All that is essential, say economists, in order to bring down France’s huge debt. The country’s public deficit is about 4.7% of its GDP, far above the 3% level it is supposed to stick to, under the E.U.’s rules. “This is very much the same as Trump in the U.S.: Fillon is saying that if we cut public spending and taxes, it will improve growth and unemployment,” Touati says. “It is a gamble on the future.”
For now, the French seem ready to take that risk. The top two candidates advance to a second-round vote on May 7, and all polls say Fillon will almost certainly face off against the far-right National Front leader Marine Le Pen. At that point — or so the pollsters believe — the loyalists of Hollande’s Socialist Party would likely vote for Fillon, rather than risk a far-right President. However, this has been a year of flawed polls, and much could still go awry for Fillon in the five months before the elections.
Hollande, who is expected to announce his re-election bid soon, has seen his approval ratings plummet to a minuscule 4%, and opinion polls say Fillon and Le Pen will easily beat him in the first round — a humiliating wipeout for the ruling Socialist Party. On Tuesday the left-leaning Libération depicted Hollande’s party as a ship about to sink in a stormy sea, with the headline, “The Left-Wing Titanic.” Languishing under the most unpopular President in memory, some of Hollande’s key aides have given up waiting for the hesitant president to declare his intentions. His former Economy Minister Emmanuel Macron has mounted his own political party and is running for President, and Prime Minister Manuel Valls said on Sunday that he too is considering a run for the Élysée Palace.

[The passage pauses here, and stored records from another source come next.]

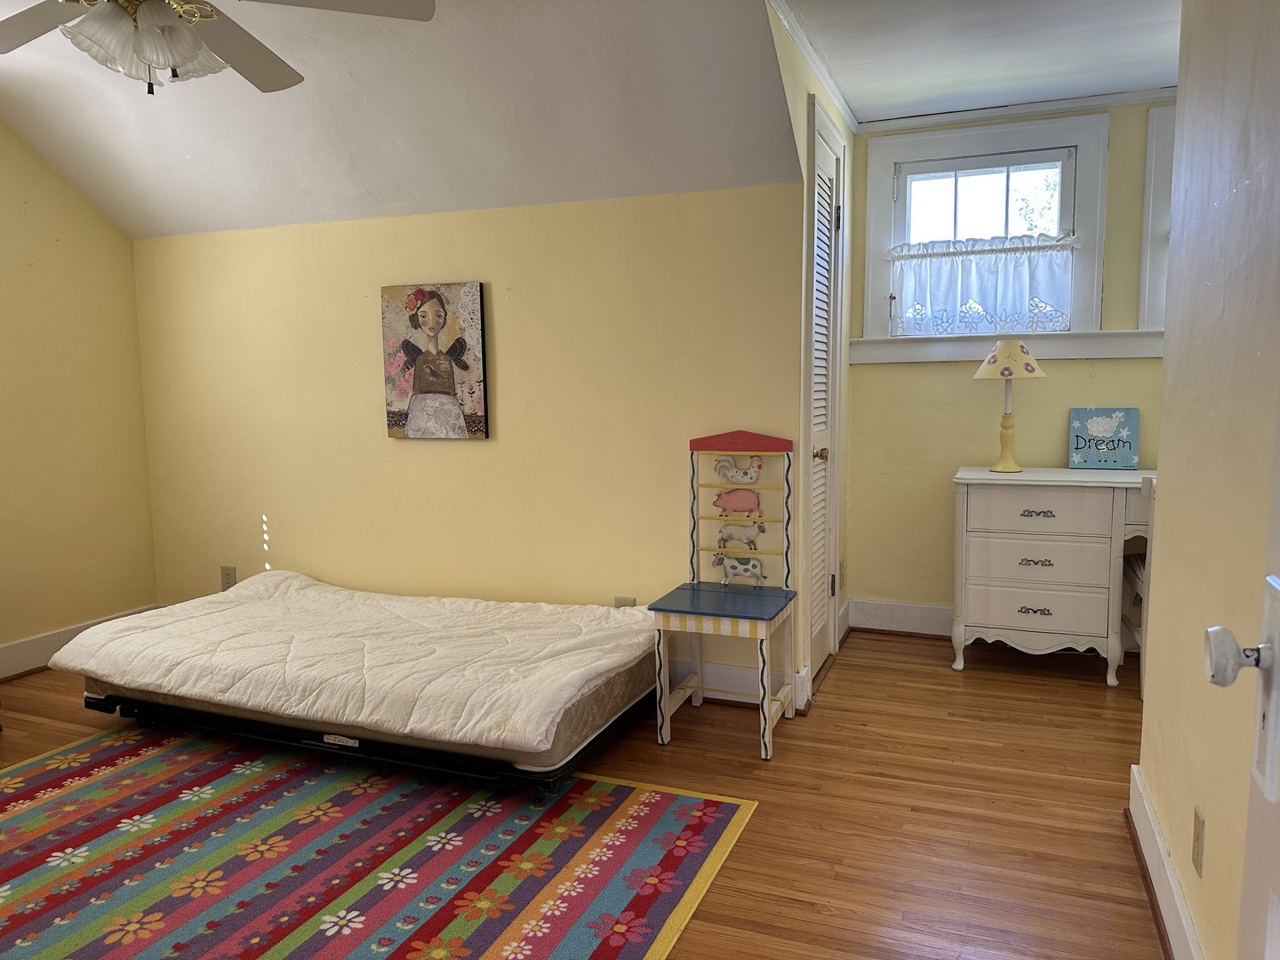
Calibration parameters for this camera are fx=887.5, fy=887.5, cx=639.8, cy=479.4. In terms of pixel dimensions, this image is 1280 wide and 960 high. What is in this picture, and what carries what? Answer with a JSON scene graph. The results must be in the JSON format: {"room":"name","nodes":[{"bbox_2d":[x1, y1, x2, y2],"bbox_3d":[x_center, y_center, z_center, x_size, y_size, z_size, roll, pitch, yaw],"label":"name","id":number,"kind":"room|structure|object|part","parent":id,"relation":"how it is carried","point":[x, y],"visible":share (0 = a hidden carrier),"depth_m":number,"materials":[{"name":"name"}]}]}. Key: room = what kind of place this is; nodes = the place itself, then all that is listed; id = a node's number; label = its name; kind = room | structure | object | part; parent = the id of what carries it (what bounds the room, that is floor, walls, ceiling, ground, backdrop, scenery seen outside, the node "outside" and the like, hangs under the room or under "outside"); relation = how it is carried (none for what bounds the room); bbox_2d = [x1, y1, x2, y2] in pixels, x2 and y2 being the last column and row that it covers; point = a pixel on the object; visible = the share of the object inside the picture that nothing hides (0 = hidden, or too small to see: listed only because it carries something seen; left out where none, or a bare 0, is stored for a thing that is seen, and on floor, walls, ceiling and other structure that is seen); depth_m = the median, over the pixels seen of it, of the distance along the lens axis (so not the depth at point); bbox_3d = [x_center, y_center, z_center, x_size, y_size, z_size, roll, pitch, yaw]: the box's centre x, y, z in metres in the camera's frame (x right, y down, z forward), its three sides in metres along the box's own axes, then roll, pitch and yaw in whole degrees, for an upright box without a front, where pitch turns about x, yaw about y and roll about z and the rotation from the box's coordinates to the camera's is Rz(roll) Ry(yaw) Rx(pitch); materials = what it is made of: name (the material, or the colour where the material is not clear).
{"room":"bedroom","nodes":[
{"label":"bedroom","id":0,"kind":"room"},
{"bbox_2d":[0,120,160,673],"bbox_3d":[-3.113,-0.283,2.652,0.127,2.501,3.689,2,7,22],"label":"left wall","id":1,"kind":"structure","parent":0,"point":[70,229],"depth_m":3.92,"materials":[{"name":"paint"}]},
{"bbox_2d":[0,604,154,681],"bbox_3d":[-2.969,0.863,2.905,0.022,0.142,3.315,2,7,22],"label":"baseboard","id":2,"kind":"structure","parent":1,"relation":"attached to","point":[52,636],"depth_m":3.86,"materials":[{"name":"white paint"}]},
{"bbox_2d":[0,0,804,240],"bbox_3d":[-1.556,-1.258,2.500,3.957,0.527,2.911,2,7,22],"label":"sloped ceiling","id":3,"kind":"structure","parent":0,"point":[595,28],"depth_m":3.14,"materials":[{"name":"white paint"}]},
{"bbox_2d":[0,0,438,95],"bbox_3d":[-1.133,-1.138,1.989,1.210,0.505,1.202,-3,7,-22],"label":"ceiling fan","id":4,"kind":"object","parent":3,"relation":"hanging from","point":[187,33],"visible":0.98,"depth_m":2.10,"materials":[{"name":"white metal"}]},
{"bbox_2d":[128,183,807,717],"bbox_3d":[-0.922,-0.140,3.833,3.206,1.914,0.138,2,7,22],"label":"back wall","id":5,"kind":"structure","parent":0,"point":[438,458],"depth_m":3.60,"materials":[{"name":"yellow paint"}]},
{"bbox_2d":[220,565,237,589],"bbox_3d":[-1.954,0.471,4.207,0.073,0.121,0.009,2,7,22],"label":"wall socket","id":6,"kind":"object","parent":5,"relation":"attached to","point":[228,573],"visible":0.82,"depth_m":4.20,"materials":[{"name":"plastic"}]},
{"bbox_2d":[380,280,488,439],"bbox_3d":[-0.849,-0.484,3.664,0.473,0.640,0.035,2,7,22],"label":"painting","id":7,"kind":"object","parent":5,"relation":"attached to","point":[406,342],"visible":0.98,"depth_m":3.64},
{"bbox_2d":[614,594,635,607],"bbox_3d":[-0.061,0.523,3.489,0.074,0.129,0.009,2,7,22],"label":"wall outlet","id":8,"kind":"object","parent":5,"relation":"attached to","point":[621,601],"visible":0.28,"depth_m":3.48,"materials":[{"name":"plastic"}]},
{"bbox_2d":[662,655,807,711],"bbox_3d":[-0.810,0.734,3.820,3.055,0.140,0.022,2,7,22],"label":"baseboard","id":9,"kind":"structure","parent":5,"relation":"attached to","point":[735,676],"depth_m":3.36,"materials":[{"name":"white paint"}]},
{"bbox_2d":[0,625,1172,959],"bbox_3d":[-0.339,1.030,2.186,5.493,0.100,5.069,2,7,22],"label":"floor","id":10,"kind":"structure","parent":0,"point":[918,657],"depth_m":2.58,"materials":[{"name":"brown wood"}]},
{"bbox_2d":[0,723,757,959],"bbox_3d":[-1.125,0.998,2.125,2.341,0.010,1.987,2,7,22],"label":"rug","id":11,"kind":"object","parent":10,"relation":"on","point":[635,794],"visible":0.98,"depth_m":2.28,"materials":[{"name":"carpet"}]},
{"bbox_2d":[79,679,654,792],"bbox_3d":[-0.912,0.778,3.365,1.908,0.145,1.226,2,7,22],"label":"bed frame","id":12,"kind":"object","parent":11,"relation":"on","point":[99,703],"visible":0.33,"depth_m":2.80,"materials":[{"name":"black metal"}]},
{"bbox_2d":[46,569,659,758],"bbox_3d":[-0.975,0.573,3.245,1.989,0.211,1.154,2,7,22],"label":"mattress","id":13,"kind":"object","parent":12,"relation":"on","point":[236,596],"visible":0.97,"depth_m":2.92,"materials":[{"name":"white fabric"}]},
{"bbox_2d":[647,432,800,759],"bbox_3d":[0.298,0.364,3.070,0.420,1.028,0.458,2,7,22],"label":"chair","id":14,"kind":"object","parent":10,"relation":"on","point":[692,552],"visible":1,"depth_m":3.11,"materials":[{"name":"wood"}]},
{"bbox_3d":[0.294,0.420,3.043,0.480,0.034,0.443,2,7,22],"label":"seat","id":15,"kind":"part","parent":14,"relation":"part of","materials":[{"name":"blue wood"}]},
{"bbox_2d":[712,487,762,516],"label":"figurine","id":16,"kind":"object","parent":14,"relation":"attached to","point":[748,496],"visible":0.99,"depth_m":3.23,"materials":[{"name":"pink"}]},
{"bbox_2d":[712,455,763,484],"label":"figurine","id":17,"kind":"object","parent":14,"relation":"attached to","point":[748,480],"visible":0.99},
{"bbox_2d":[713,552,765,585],"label":"figurine","id":18,"kind":"object","parent":14,"relation":"attached to","point":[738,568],"visible":0.99,"depth_m":3.22,"materials":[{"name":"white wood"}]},
{"bbox_2d":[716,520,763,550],"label":"figurine","id":19,"kind":"object","parent":14,"relation":"attached to","point":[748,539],"visible":0.99,"depth_m":3.23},
{"bbox_2d":[949,464,1156,686],"bbox_3d":[1.922,0.389,3.621,1.260,0.811,0.512,2,7,22],"label":"desk","id":20,"kind":"object","parent":10,"relation":"on","point":[997,504],"visible":0.9,"depth_m":3.54,"materials":[{"name":"white wood"}]},
{"bbox_2d":[971,338,1047,472],"bbox_3d":[1.552,-0.318,3.750,0.294,0.554,0.291,2,7,22],"label":"table lamp","id":21,"kind":"object","parent":20,"relation":"on","point":[1027,366],"visible":1,"depth_m":3.69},
{"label":"lamp base","id":22,"kind":"part","parent":21,"relation":"part of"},
{"bbox_3d":[1.544,-0.506,3.731,0.322,0.157,0.317,2,7,22],"label":"lampshade","id":23,"kind":"part","parent":21,"relation":"part of","materials":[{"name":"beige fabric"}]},
{"bbox_3d":[1.572,0.529,3.550,0.120,0.033,0.045,2,7,22],"label":"drawer pull","id":24,"kind":"part","parent":20,"relation":"part of","materials":[{"name":"metal"}]},
{"bbox_3d":[1.565,0.331,3.517,0.119,0.029,0.048,2,7,22],"label":"drawer pull","id":25,"kind":"part","parent":20,"relation":"part of","materials":[{"name":"metal"}]},
{"bbox_3d":[1.553,0.135,3.480,0.122,0.027,0.045,2,7,22],"label":"drawer pull","id":26,"kind":"part","parent":20,"relation":"part of","materials":[{"name":"metal"}]},
{"bbox_3d":[1.569,0.517,3.547,0.510,0.166,0.090,2,7,22],"label":"drawer","id":27,"kind":"part","parent":20,"relation":"part of","materials":[{"name":"white wood"}]},
{"bbox_3d":[1.559,0.125,3.459,0.468,0.154,0.052,2,7,22],"label":"drawer","id":28,"kind":"part","parent":20,"relation":"part of","materials":[{"name":"white wood"}]},
{"bbox_2d":[1067,406,1140,469],"bbox_3d":[1.989,-0.177,3.811,0.272,0.264,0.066,2,7,22],"label":"sign","id":29,"kind":"object","parent":20,"relation":"on","point":[1100,428],"visible":1,"depth_m":3.80,"materials":[{"name":"blue"}]},
{"bbox_2d":[1121,474,1155,697],"bbox_3d":[2.123,0.387,3.389,0.446,0.860,0.466,2,7,22],"label":"chair","id":30,"kind":"object","parent":10,"relation":"on","point":[1138,568],"visible":0.27,"depth_m":3.41,"materials":[{"name":"white"}]},
{"bbox_2d":[766,0,856,710],"bbox_3d":[0.700,-0.401,3.598,0.129,2.448,1.644,2,7,22],"label":"closet wall","id":31,"kind":"structure","parent":0,"point":[801,79],"depth_m":3.35,"materials":[{"name":"paint"}]},
{"bbox_2d":[768,0,859,133],"bbox_3d":[0.648,-1.516,3.226,0.052,0.057,2.040,2,7,22],"label":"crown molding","id":32,"kind":"structure","parent":31,"relation":"attached to","point":[814,68],"depth_m":3.17,"materials":[{"name":"white paint"}]},
{"bbox_2d":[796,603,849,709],"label":"baseboard","id":33,"kind":"structure","parent":31,"relation":"attached to","point":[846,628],"depth_m":3.83,"materials":[{"name":"white paint"}]},
{"bbox_2d":[804,96,846,687],"bbox_3d":[0.718,-0.286,3.570,0.100,2.189,0.713,2,7,22],"label":"louvered door","id":34,"kind":"structure","parent":31,"relation":"in","point":[820,649],"depth_m":3.56,"materials":[{"name":"white paint"}]},
{"bbox_3d":[0.711,-0.097,3.546,0.061,0.058,0.061,2,7,22],"label":"brass doorknob","id":35,"kind":"part","parent":34,"relation":"part of","materials":[{"name":"gold metal"}]},
{"bbox_2d":[775,0,1182,123],"bbox_3d":[1.422,-1.497,2.258,2.302,0.119,3.376,2,7,22],"label":"ceiling","id":36,"kind":"structure","parent":0,"point":[1114,82],"depth_m":3.15,"materials":[{"name":"white paint"}]},
{"bbox_2d":[845,98,1172,633],"bbox_3d":[2.177,-0.441,3.849,2.472,2.429,0.131,2,7,22],"label":"alcove back wall","id":37,"kind":"structure","parent":0,"point":[968,380],"depth_m":4.09,"materials":[{"name":"paint"}]},
{"bbox_2d":[848,598,952,637],"bbox_3d":[1.964,0.689,3.949,2.000,0.146,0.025,2,7,22],"label":"baseboard","id":38,"kind":"structure","parent":37,"relation":"attached to","point":[894,625],"depth_m":4.24,"materials":[{"name":"white paint"}]},
{"bbox_2d":[856,110,1109,345],"bbox_3d":[1.533,-1.084,4.005,0.998,0.971,0.154,2,7,22],"label":"window","id":39,"kind":"structure","parent":37,"relation":"in","point":[876,229],"depth_m":3.97,"materials":[{"name":"white paint"}]},
{"bbox_2d":[886,232,1079,335],"bbox_3d":[1.524,-0.864,3.974,0.812,0.446,0.068,2,7,22],"label":"cafe curtain","id":40,"kind":"object","parent":39,"relation":"attached to","point":[933,286],"visible":0.96,"depth_m":3.96,"materials":[{"name":"white fabric"}]},
{"bbox_2d":[851,328,1161,363],"bbox_3d":[1.870,-0.587,3.869,1.812,0.117,0.090,2,7,22],"label":"window sill","id":41,"kind":"structure","parent":37,"relation":"attached to","point":[933,358],"depth_m":3.93,"materials":[{"name":"white paint"}]},
{"bbox_2d":[856,86,1174,134],"bbox_3d":[2.088,-1.590,3.667,2.277,0.052,0.048,2,7,22],"label":"crown molding","id":42,"kind":"structure","parent":37,"relation":"attached to","point":[1045,106],"depth_m":3.83,"materials":[{"name":"white paint"}]},
{"bbox_2d":[1136,100,1176,335],"bbox_3d":[2.552,-1.040,3.610,0.960,1.016,0.163,2,7,22],"label":"window","id":43,"kind":"structure","parent":37,"relation":"in","point":[1148,184],"depth_m":3.70,"materials":[{"name":"white paint"}]},
{"bbox_2d":[1137,0,1279,959],"bbox_3d":[0.942,-0.147,1.129,0.131,2.448,2.789,2,7,22],"label":"right wall","id":44,"kind":"structure","parent":0,"point":[1172,480],"depth_m":1.72,"materials":[{"name":"yellow paint"}]},
{"bbox_2d":[1127,765,1205,959],"bbox_3d":[0.884,0.991,1.273,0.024,0.135,2.668,2,7,22],"label":"baseboard","id":45,"kind":"structure","parent":44,"relation":"attached to","point":[1170,877],"depth_m":1.98,"materials":[{"name":"white paint"}]},
{"bbox_2d":[1191,806,1205,877],"bbox_3d":[1.080,0.702,1.722,0.009,0.117,0.070,2,7,22],"label":"wall outlet","id":46,"kind":"object","parent":44,"relation":"attached to","point":[1196,859],"visible":0.95,"depth_m":1.70,"materials":[{"name":"beige plastic"}]},
{"bbox_2d":[1200,390,1279,959],"bbox_3d":[0.516,0.111,0.526,0.177,2.086,0.936,2,7,22],"label":"door","id":47,"kind":"structure","parent":44,"relation":"attached to","point":[1268,932],"depth_m":0.93,"materials":[{"name":"white paint"}]},
{"bbox_2d":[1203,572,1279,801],"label":"door knob","id":48,"kind":"object","parent":47,"relation":"attached to","point":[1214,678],"visible":0.98,"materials":[{"name":"white ceramic"}]}
]}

Yet some pollsters say that after Trump’s victory, they are no longer certain their predictions of a Hollande defeat are entirely reliable. Indeed, Fillon’s victory could bolster Hollande’s chances, since his right-wing views stand in such stark contrast to the President. “The left could consider the danger so big with Fillon that would demolish the social-welfare system, that they would mobilize,” says Bruno Cautres, a political analyst at Sciences Po’s CEVIPOF research institute in Paris. “Then the situation could change.”
For now, the one politician who appears at ease is Le Pen, assured as she is of support from working-class voters — much like Trump. Not surprisingly, Le Pen celebrated Trump’s victory on Twitter even before Hillary Clinton conceded on Nov. 8, and other National Front leaders have pounced on the fact that Fillon backed Clinton, not Trump — a measure, in their minds, that Fillon represents the disconnected elite.
Le Pen is confident of a Trump-like groundswell from those French who, much like in the U.S., feel left behind in an increasingly globalized economy, and abandoned by the well-heeled political set in the capital. “The National Front is by far the biggest party for the working class,” Arnaud says. “Fillon needs to confirm that he is also able to attract the more popular, working-class voters as well.”